Food is an important part of Spanish culture, but no meal would be complete without something refreshing to wash it down with.
We take a look at three of Spain's most delicious exports and leave you with a recipe for fresh, fruity sangria to get the fiesta started!
As Spain's equivalent to champagne, cava is a light, dry sparkling wine that has a very important place in Catalan culture and cookery.

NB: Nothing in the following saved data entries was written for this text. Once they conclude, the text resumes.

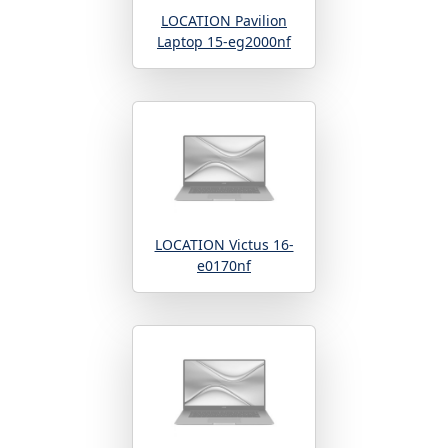
LOCATION Pavilion
Laptop 15-eg2000nf
LOCATION Victus 16-
e0170nf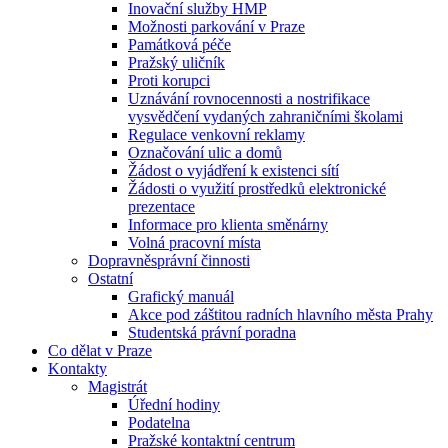
Inovační služby HMP
Možnosti parkování v Praze
Památková péče
Pražský uličník
Proti korupci
Uznávání rovnocennosti a nostrifikace
vysvědčení vydaných zahraničními školami
Regulace venkovní reklamy
Označování ulic a domů
Žádost o vyjádření k existenci sítí
Žádosti o využití prostředků elektronické
prezentace
Informace pro klienta směnárny
Volná pracovní místa
Dopravněsprávní činnosti
Ostatní
Grafický manuál
Akce pod záštitou radních hlavního města Prahy
Studentská právní poradna
Co dělat v Praze
Kontakty
Magistrát
Úřední hodiny
Podatelna
Pražské kontaktní centrum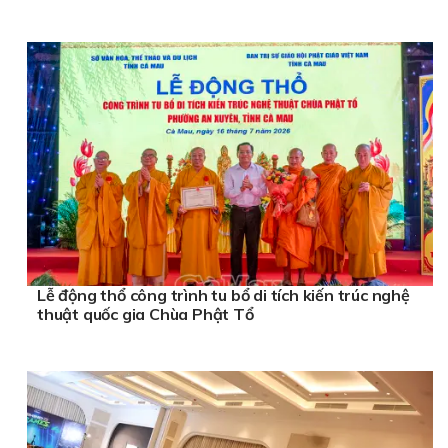
Lễ động thổ công trình tu bổ di tích kiến trúc nghệ
thuật quốc gia Chùa Phật Tổ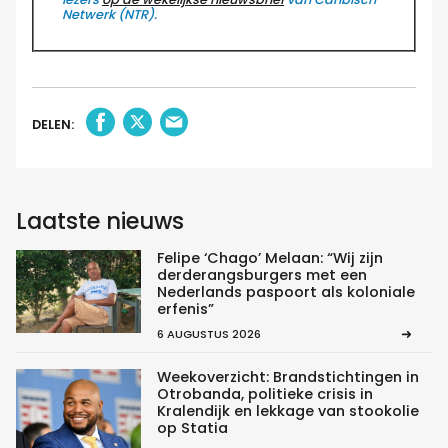
Netwerk (NTR).
DELEN:
Laatste nieuws
Felipe ‘Chago’ Melaan: “Wij zijn
derderangsburgers met een
Nederlands paspoort als koloniale
erfenis”
6 AUGUSTUS 2026
Weekoverzicht: Brandstichtingen in
Otrobanda, politieke crisis in
Kralendijk en lekkage van stookolie
op Statia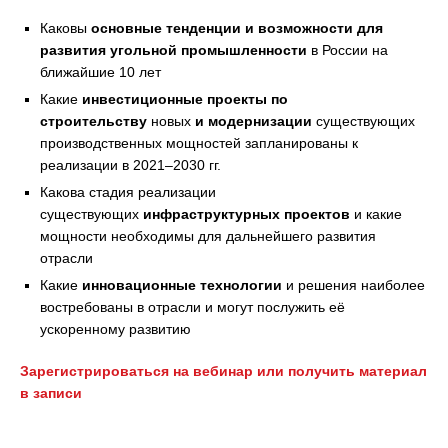
Каковы
основные тенденции и возможности для
развития угольной промышленности
в России на
ближайшие 10 лет
Какие
инвестиционные проекты по
строительству
новых
и модернизации
существующих
производственных мощностей запланированы к
реализации в 2021–2030 гг.
Какова стадия реализации
существующих
инфраструктурных проектов
и какие
мощности необходимы для дальнейшего развития
отрасли
Какие
инновационные технологии
и решения наиболее
востребованы в отрасли и могут послужить её
ускоренному развитию
Зарегистрироваться на вебинар или получить материал
в записи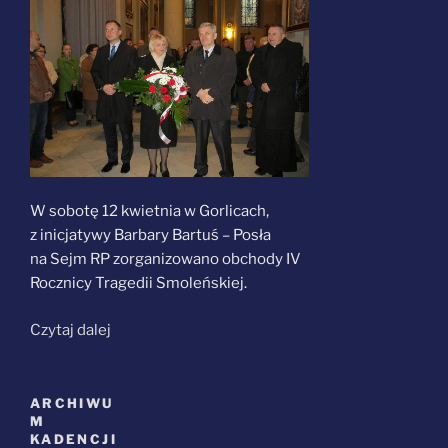
W sobotę 12 kwietnia w Gorlicach,
z inicjatywy Barbary Bartuś – Posła
na Sejm RP zorganizowano obchody IV
Rocznicy Tragedii Smoleńskiej.
„Obchody
Czytaj dalej
IV
Rocznicy
Tragedii
ARCHIWU
M
Smoleńskiej”
KADENCJI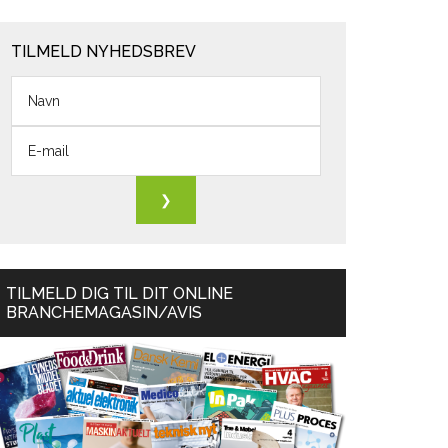
TILMELD NYHEDSBREV
TILMELD DIG TIL DIT ONLINE
BRANCHEMAGASIN/AVIS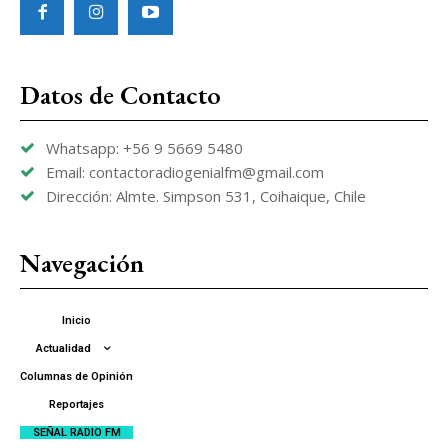
Datos de Contacto
Whatsapp: +56 9 5669 5480
Email: contactoradiogenialfm@gmail.com
Dirección: Almte. Simpson 531, Coihaique, Chile
Navegación
Inicio
Actualidad
Columnas de Opinión
Reportajes
SEÑAL RADIO FM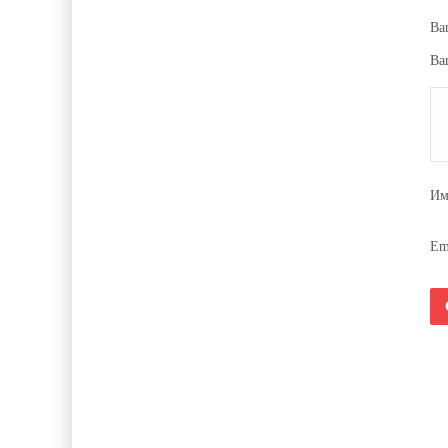
Ва
Ва
И
Em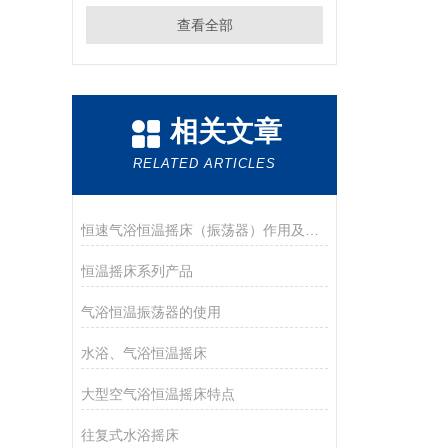
查看全部
相关文章
RELATED ARTICLES
恒速气浴恒温摇床（振荡器）作用及用途：
恒温摇床系列产品
气浴恒温振荡器的使用
水浴、气浴恒温摇床
大型空气浴恒温摇床特点
往复式水浴摇床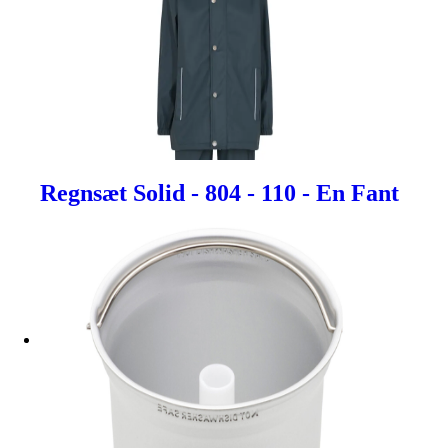
Regnsæt Solid - 804 - 110 - En Fant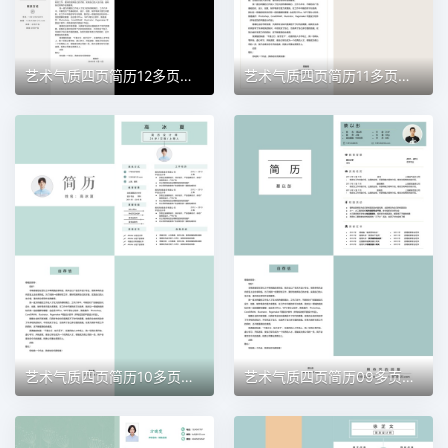
艺术气质四页简历12多页简历word模板
艺术气质四页简历11多页简历word模板
艺术气质四页简历10多页简历word模板
艺术气质四页简历09多页简历word模板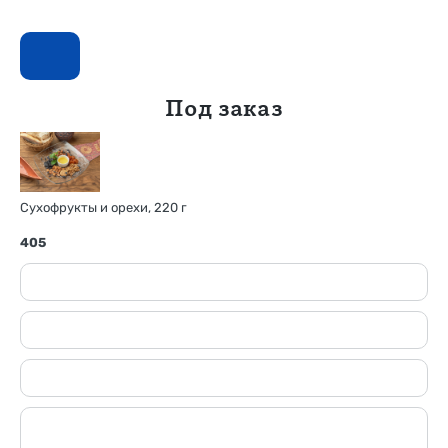
Под заказ
Сухофрукты и орехи, 220 г
405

The word cava literally means "underground cellar", and its annual production volume is approximately 12.5 million cases. This is highest for a sparkling wine made by the same traditional method as champagne and second only to true champagne. It's an important part of Catalan and Spanish family tradition and is often consumed at celebrations like baptisms, marriages, banquets, dinners and parties.
After the wine undergoes fermentation it is poured into heavy-duty wine bottles. The winemaker adds a mixture of sugar and yeast to the wine so that the wine will undergo a second fermentation. The bottle is then capped, trapping carbon dioxide gas n the bottle which ultimately produces the bubbles.
Try it either as an aperitif, or with one of the combination dishes of poultry cooked with fruit for which Catalonia is famous.
Poor old sherry - for many years it had a reputation of being a sweet drink enjoyed mainly by grandparents. But people are slowly starting to realise that sherry is a worthy drink for all wine lovers. It is being lauded for its diversity, depth and deliciousness, as it finally comes out of the pantry and into the drinks cabinet.
Sherry has a long history of serving everyone from Christopher Columbus to Shakespeare, and is a fortified wine produced in southwest Spain's "Sherry Triangle." This triangle consists of the three sunny towns of Puerto de Santa María, Jerez and Sanlúcar de Barrameda.
Sherry wines must go through a solera system for adequate aging. This is basically a blending system, where the youngest Sherries are blended into a series of casks holding progressively older Sherries. So sherries don't really have a vintage date, as they are really a blend of many years.
The real origins of this drink are unknown; however we do know that it became popular in Spain during the 1800s. The name "Sangria" comes from the Latin word meaning "Colour of blood", and it was first introduced to the world at New York's World Trade Fair in 1964. Obviously, it was a huge hit and sangria is now enjoyed all over the world.
When you think of sangria, fresh summer fruits spring to mind and the beauty of this drink is that once you've got the base sorted you can tweak it according to your tastes.
Some people prefer to make it using white wine, and this is known as sangria blanca. Or you can add cava to make sparkling sangria.
Here's a basic sangria recipe from The Cook's Illustrated that we think will help get your summer party started. It's important to note that they tested it with both expensive and inexpensive wines and found the cheaper ones actually had a better flavour!
Feel free to fiddle around and come up with your own concoctions. Use all sort of chopped up fruit, including orange, lemon, lime, apple, peach, melon, berries, pineapple, grape and mango. Come up with your own flavours and make a big jug for your next barbecue.
• 1 (750ml) bottle inexpensive, fruity, medium-bodied red wine, chilled (Rioja works well)
• 2 large juice oranges, washed; one orange sliced; remaining orange juiced
• 1 large lemon, washed and sliced
• 1/4 cup granulated white sugar (I like to use superfine sugar)
• 1/4 cup Triple Sec (or Cointreau if you've got the cash!)
• Add sliced orange and lemon and sugar to large pitcher. Mash gently with wooden spoon until fruit releases some juice, but is not totally crushed, and sugar dissolves, about 1 minute.
• Stir in orange juice, Triple Sec, and wine
• Refrigerate for at least 2 hours, or even overnight (no longer than about 8 hours before serving though)
• Before serving, add 6 to 8 ice cubes and stir briskly to distribute settled fruit and pulp; serve immediately.